I want to thank the students who participated in ten years of productions of early modern drama, especially Holly Trott, Aram Arden, Jeremy Harris, Eileen Long, Lillianna Pollnow, and Alexis Ulrich. My colleagues Jesse Cohn, Bethany Lee, Sara Gerend, and Jason and Lilliana Curtis, made innumerable contributions as well. At an earlier stage for me were formative experiences with Shakespeare and Company, and Jonathan Epstein’s marvelous sonnet workshops, as well as unforgettable experiences with Jeremy Lopez, Genevieve Love, and the casts of various non-Shakespearean drama projects in the early 2000s. I am also deeply grateful to Gerry Peters and the Canterbury Theatre as well as the Chicago arts community that supported our shows in Indiana with their experience, creativity, and generosity. In particular, I thank Rick Gilbert, Ariane Dolan, Rob Clearfield, Ada Palmer, and Lauren Schiller.
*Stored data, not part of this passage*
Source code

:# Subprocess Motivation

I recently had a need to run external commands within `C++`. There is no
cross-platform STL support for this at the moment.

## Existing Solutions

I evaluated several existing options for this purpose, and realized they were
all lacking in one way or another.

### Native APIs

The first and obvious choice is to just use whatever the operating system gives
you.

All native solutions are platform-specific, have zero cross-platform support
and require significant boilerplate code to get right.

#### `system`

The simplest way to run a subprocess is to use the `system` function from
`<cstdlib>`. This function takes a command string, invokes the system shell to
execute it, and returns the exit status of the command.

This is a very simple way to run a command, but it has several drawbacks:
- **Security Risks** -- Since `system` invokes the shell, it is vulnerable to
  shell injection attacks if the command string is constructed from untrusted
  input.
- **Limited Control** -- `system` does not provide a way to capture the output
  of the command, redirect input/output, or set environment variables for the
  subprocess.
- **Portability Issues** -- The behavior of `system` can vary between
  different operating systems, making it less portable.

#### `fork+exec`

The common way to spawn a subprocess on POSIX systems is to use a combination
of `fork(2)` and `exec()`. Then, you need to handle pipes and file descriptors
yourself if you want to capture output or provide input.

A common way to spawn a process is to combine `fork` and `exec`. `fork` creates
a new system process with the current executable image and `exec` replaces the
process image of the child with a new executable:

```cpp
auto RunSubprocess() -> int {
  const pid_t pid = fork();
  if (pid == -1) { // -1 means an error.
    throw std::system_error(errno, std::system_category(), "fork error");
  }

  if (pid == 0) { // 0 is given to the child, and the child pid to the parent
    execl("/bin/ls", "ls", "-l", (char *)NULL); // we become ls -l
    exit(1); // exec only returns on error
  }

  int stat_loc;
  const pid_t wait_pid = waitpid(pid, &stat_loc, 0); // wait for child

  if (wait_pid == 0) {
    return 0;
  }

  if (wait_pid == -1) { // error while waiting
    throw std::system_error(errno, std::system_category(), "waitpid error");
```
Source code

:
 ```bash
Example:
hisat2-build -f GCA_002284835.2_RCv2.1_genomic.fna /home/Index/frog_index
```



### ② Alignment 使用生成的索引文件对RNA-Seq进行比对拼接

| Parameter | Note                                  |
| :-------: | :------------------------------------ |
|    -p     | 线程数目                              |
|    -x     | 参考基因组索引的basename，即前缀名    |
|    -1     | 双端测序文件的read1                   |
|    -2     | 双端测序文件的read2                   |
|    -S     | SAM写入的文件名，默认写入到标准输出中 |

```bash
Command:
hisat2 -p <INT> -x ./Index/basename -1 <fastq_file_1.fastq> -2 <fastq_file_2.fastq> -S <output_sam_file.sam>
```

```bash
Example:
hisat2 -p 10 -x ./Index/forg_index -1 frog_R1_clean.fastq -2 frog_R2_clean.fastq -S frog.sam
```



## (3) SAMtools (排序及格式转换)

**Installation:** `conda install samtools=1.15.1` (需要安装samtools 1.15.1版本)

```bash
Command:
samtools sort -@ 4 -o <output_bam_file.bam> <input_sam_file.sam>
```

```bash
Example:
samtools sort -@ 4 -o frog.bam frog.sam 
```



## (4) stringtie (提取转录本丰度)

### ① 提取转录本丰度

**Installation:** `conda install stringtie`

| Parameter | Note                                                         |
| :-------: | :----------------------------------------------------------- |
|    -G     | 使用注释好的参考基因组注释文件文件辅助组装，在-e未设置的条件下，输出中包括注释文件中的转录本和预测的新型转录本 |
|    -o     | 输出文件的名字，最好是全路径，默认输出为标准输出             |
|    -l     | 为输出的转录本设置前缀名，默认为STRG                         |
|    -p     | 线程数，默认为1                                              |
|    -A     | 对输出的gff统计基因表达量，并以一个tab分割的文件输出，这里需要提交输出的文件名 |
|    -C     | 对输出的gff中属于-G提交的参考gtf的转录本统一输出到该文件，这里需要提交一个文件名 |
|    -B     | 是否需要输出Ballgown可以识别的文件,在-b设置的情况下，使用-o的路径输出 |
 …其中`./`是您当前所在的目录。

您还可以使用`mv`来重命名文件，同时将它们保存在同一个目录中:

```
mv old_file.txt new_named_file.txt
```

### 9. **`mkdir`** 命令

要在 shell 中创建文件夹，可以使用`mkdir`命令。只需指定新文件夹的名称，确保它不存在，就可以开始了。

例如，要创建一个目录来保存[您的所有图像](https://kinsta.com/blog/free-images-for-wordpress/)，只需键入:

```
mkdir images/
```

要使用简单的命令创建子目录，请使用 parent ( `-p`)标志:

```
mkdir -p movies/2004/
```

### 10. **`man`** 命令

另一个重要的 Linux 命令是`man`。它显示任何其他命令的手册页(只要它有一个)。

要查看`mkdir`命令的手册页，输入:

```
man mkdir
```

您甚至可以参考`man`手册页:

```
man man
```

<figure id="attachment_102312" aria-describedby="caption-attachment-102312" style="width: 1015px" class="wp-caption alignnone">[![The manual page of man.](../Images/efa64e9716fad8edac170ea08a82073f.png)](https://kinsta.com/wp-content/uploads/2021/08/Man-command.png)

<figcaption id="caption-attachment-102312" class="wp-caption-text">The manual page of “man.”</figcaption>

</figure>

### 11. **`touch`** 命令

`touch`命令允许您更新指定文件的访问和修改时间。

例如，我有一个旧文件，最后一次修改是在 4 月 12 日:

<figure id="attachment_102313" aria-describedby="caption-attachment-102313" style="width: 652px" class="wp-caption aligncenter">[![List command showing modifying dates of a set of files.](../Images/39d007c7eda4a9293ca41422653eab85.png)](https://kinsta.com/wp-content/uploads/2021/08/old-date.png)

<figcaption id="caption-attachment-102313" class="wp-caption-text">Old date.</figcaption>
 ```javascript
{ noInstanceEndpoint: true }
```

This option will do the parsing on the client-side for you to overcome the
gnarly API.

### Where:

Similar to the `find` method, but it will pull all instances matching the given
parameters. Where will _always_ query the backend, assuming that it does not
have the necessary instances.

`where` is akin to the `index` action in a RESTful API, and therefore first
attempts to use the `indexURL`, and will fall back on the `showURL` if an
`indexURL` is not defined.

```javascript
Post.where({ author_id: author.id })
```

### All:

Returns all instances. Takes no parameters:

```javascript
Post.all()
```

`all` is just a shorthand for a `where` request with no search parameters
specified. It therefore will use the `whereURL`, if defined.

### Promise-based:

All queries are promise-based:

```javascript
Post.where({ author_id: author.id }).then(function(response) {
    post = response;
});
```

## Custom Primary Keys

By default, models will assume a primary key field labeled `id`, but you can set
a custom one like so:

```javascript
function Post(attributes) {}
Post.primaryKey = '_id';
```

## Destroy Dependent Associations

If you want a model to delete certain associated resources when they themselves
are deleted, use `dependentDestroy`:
I have been lucky in friendship as well, with many who have provided mentorship too at various stages of this project and my career. Jake Adam York, my lost friend, is among those I most would like to give a copy of this book to provoke and bemuse him. Jeremy Lopez read a very early draft of a chapter and gave detailed advice and encouragement at several stages of its evolution. Matthew Harrison joined me in doing battle with the forces that prevent books from being written. Many conversations with Rachel Hile and Jeff Turco also kept me moving forward at various stages. And then there are my friends and extended family, including Donna Ng, Amber and Marlon Kuzmick, Paul and Cordelia Gover and Jasmine and my goddaughter Eleanor, Jonas Kellner, Tatyana Mamut, Joseph Braude, Will Hacker, Dina Bishara, Ron Corthell, Laura Bartolo, Susan Bussey, Emanuela Binello, and my sisters Suzanne Juhasz, Kathy Lawrence, my niece Alexandra Juhasz, my New Mexico family, Suzanne and David Fielding, Erin White and Lily Brooks. I know how much pleasure it would give my parents, Philip and Alcee, to see this work now entering the world, and I also have the keen pleasure of knowing that it would not much surprise them, such was their love and confidence. But my greatest debt I save for last, for my great love and partner, my wife Heather, who created with me the space for this book to be realized, and welcomed into our lives those who have given us endless love and support: Winnie, Franny, Agatha, Jeannie, Dasha, and Frankie. I dedicate this book to her.

Chapter 2, on Spenser, includes work that was originally published in two articles:

“Spenser Out of His Stanza.” This article appeared in Style 39 (Fall 2005): 316–35. Copyright © 2005 The Pennsylvania State University Press. This article is used by permission of The Pennsylvania State University Press.

“Letters for the Dogs: Chasing Spenserian Alliteration.” This article was published in Spenser Studies 25 (2010): 263–85. Copyright © The University of Chicago, https://doi.org/10.7756/spst.025.011.263-285.

Other previously published essays include starting points, and ideas and observations that have been expanded and developed throughout the book. These include the following:

“Receiving and Rendering: Notes on the Edited Shakespeare Page.” This article was published in Textual Cultures 9, no. 1 (2014): 142–59. https://doi.org/10.14434/tc.v9i1.20118.

“Rosalind and Wroth: Tyranny and Domination.” This essay first appeared in Mary Wroth and Shakespeare, edited by Marion Wynne-Davies and Paul Salzman, 115–24. New York: Routledge, 2014.

“Distortion, Aggression, and Sex in Mary Wroth’s Sonnets.” This article first appeared in SEL Studies in English Literature 1500-1900 53, no. 1 (2013): 91–115.